Well a lot of business were strong armed. Bundling IE with Windows meant it had a market share that couldn't be ignored by software developers & so they targeted the browser installed on most machines, in this case IE.

 

[paynetrain007]

Firefox + addblock + noscript = win

 

[DelJo63]

Well a lot of business were strong armed. Bundling IE with Windows meant it had a market share that couldn't be ignored by software developers & so they targeted the browser installed on most machines, in this case IE.
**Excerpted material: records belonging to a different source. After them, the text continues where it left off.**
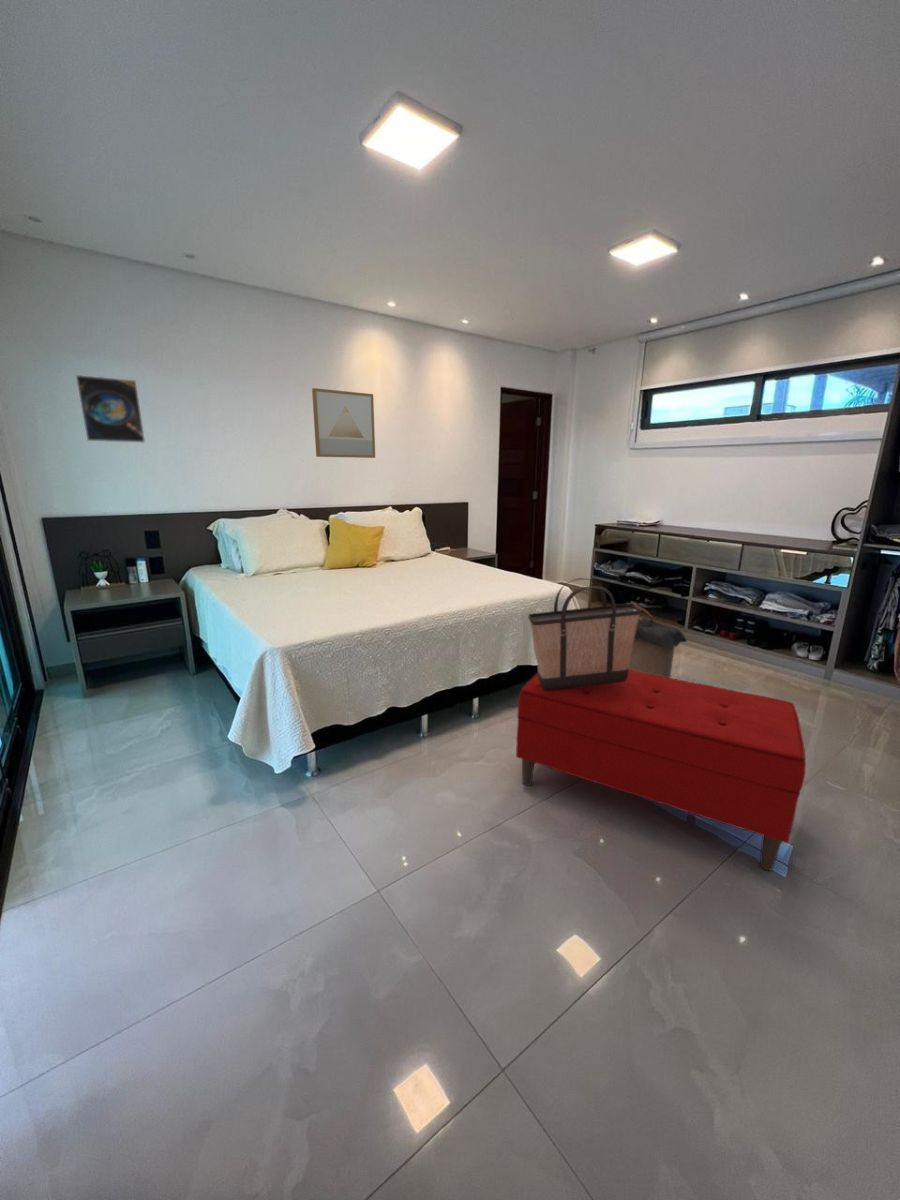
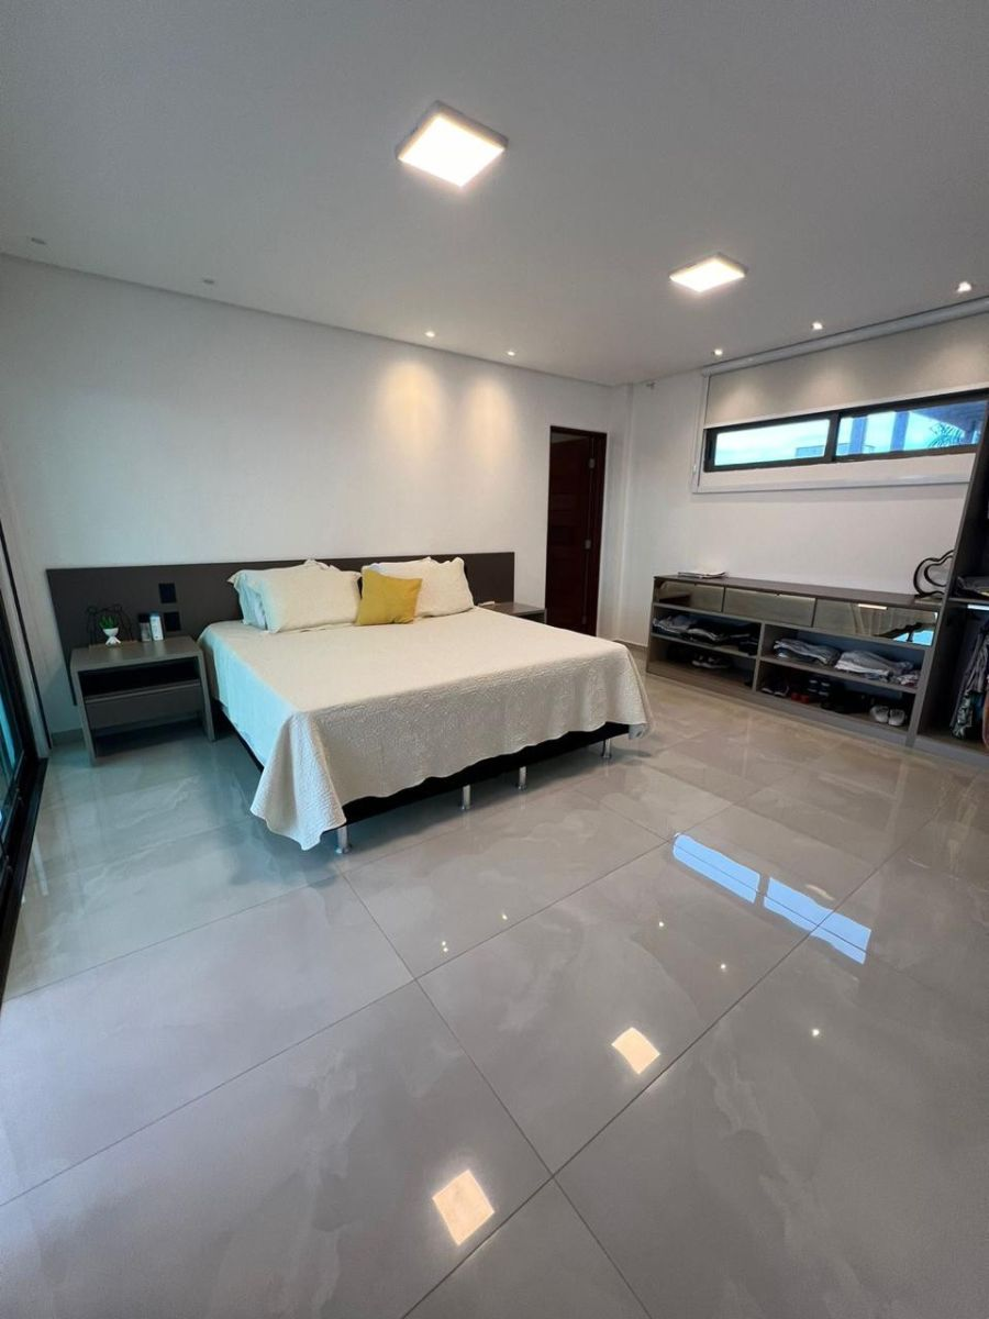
- laundry hamper [626,602,688,678]
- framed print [75,374,146,444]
- shopping bag [527,577,642,690]
- bench [515,670,807,871]
- wall art [311,387,376,459]
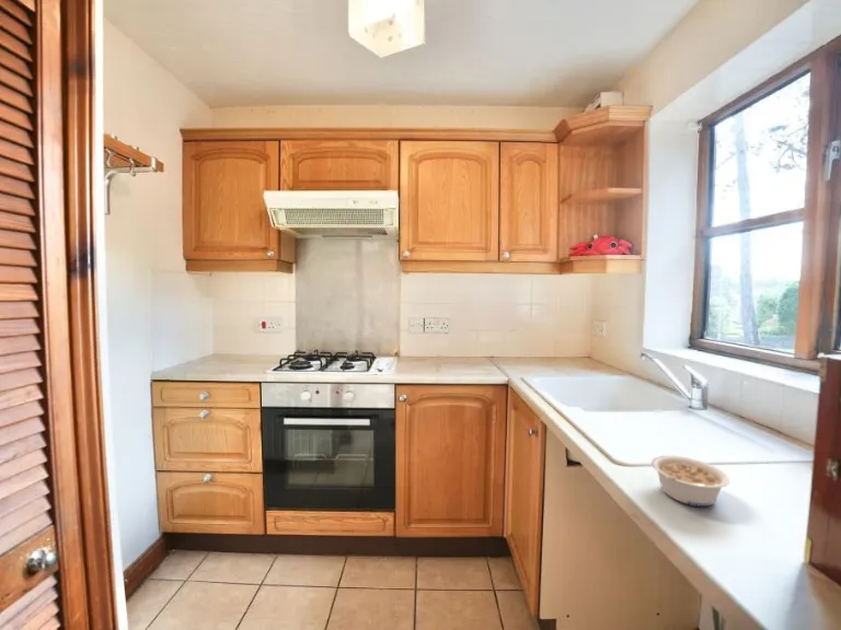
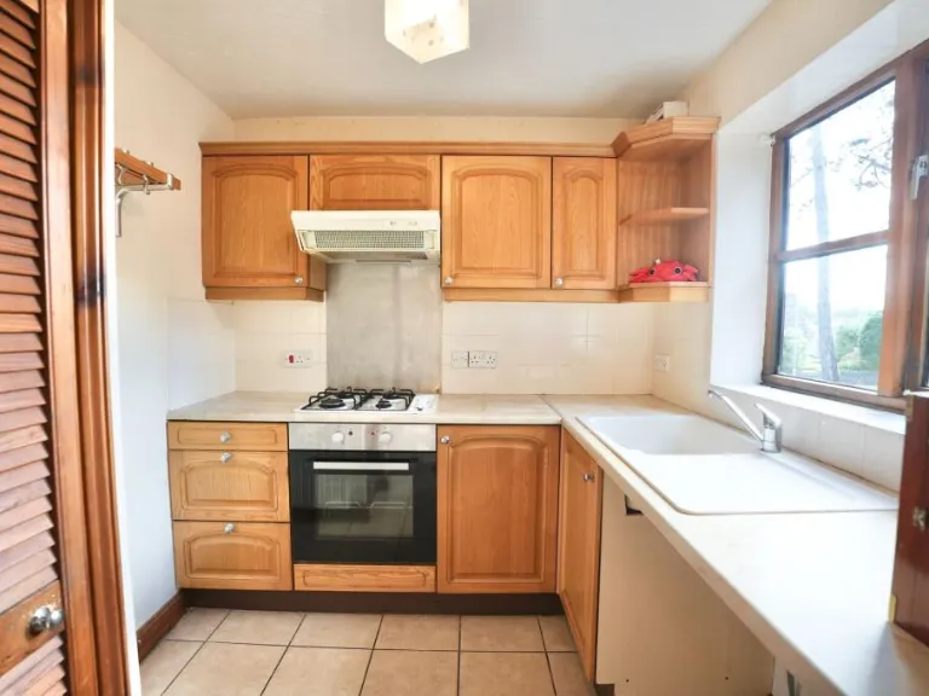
- legume [650,454,730,508]
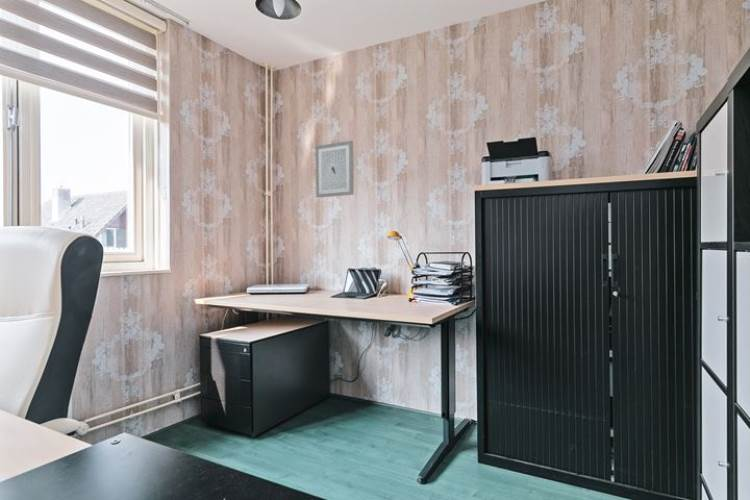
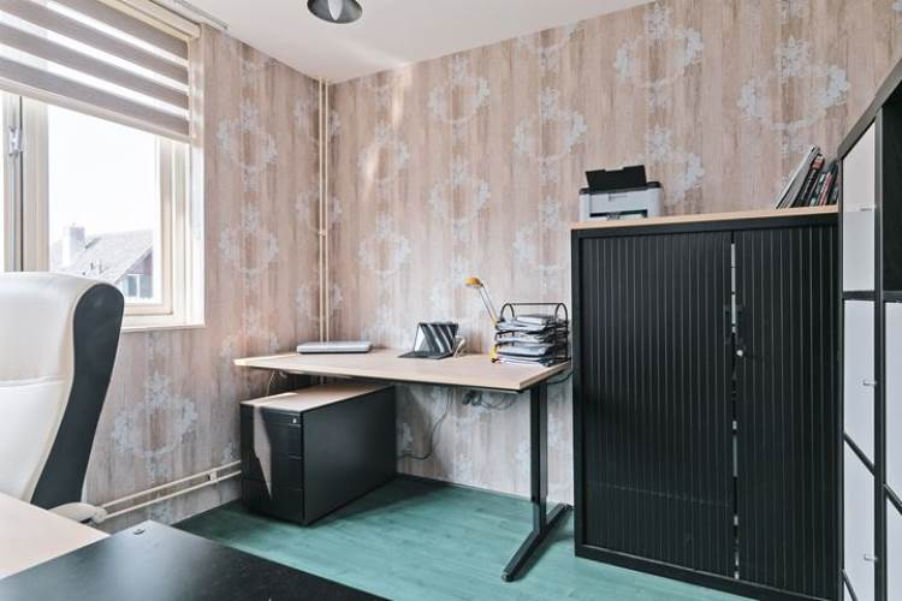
- wall art [315,140,355,199]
which was totally unnecessary

 

[fref]

Remember that there was an article published recently that said there were more security holes discovered in Firefox than in Internet Explorer in the last year or something like that. Every piece of software has flaws, it's just more publicized when that software is used by a majority of people.

 

[Didou]

which was totally unnecessary

Well I believe the whole battle started by the Department of Justice against Microsoft started with such a sentiment as well.

 

[GACrabill]

I didn't get a sense from this article about how easy it will be for this vulnerability to be taken advantage of by those fools that do such things.

No fix yet, but will there be dozens of viruses being propagated thru this exposure before there is a fix ?

I have converted lots of friends and family to IE8 but I would appreciate knowing if this will be a very rare exposure potential for most users or a very serious problem within a month.